The Agri-Tech Builder

Coding smart solutions for off-grid farming

Project Log: Building a Leaf-Scanning App for Crop Health

Published: May 17, 2026

Welcome to my first project log! Today, I am documenting the development of a computer vision application designed to detect plant health and optimize agricultural output.

The Problem

Monitoring crop health manually takes immense time and effort. I needed a technological solution to quickly identify if plants are thriving or if they require immediate intervention, such as adjusting fertilizer or water.

The Tech Stack Pivot: Why I Ditched TensorFlow

When I first started this project, I attempted to build a custom image classification model using TensorFlow. While powerful, I quickly realized that as a solo developer, training a custom model is incredibly time-consuming. It required a massive, perfectly labeled dataset and constant tuning just to handle basic variations in lighting and angles.

To solve this, I pivoted the "brain" of the app to Azure OpenAI using the GPT-4o model. Instead of training my own model from scratch, I am utilizing GPT-4o's advanced multimodal vision capabilities to analyze the leaf images. This shift saved hundreds of hours of development time and drastically improved the accuracy of the disease detection.
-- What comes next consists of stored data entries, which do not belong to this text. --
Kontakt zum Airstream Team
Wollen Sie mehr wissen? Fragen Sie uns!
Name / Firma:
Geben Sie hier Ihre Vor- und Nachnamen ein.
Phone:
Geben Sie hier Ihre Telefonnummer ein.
The Architecture: Securely Connecting to Azure

A major challenge was figuring out how to connect the frontend mobile app to Azure OpenAI without exposing my private API keys. If I put the keys directly in the JavaScript frontend, they could be compromised.

The solution? Supabase Edge Functions. Instead of the app talking directly to Azure, the frontend sends the captured image to a secure Supabase backend URL. Supabase holds the secret keys, processes the request to GPT-4o, and sends the diagnosis back to the user. It acts as a seamless, highly secure bridge.

Next Steps: The Freemium Wallet

With the scanner working securely, my next hurdle is implementing a freemium wallet system using local storage to offer users a set amount of free scans before prompting a paywall. I will document that logic in my next update!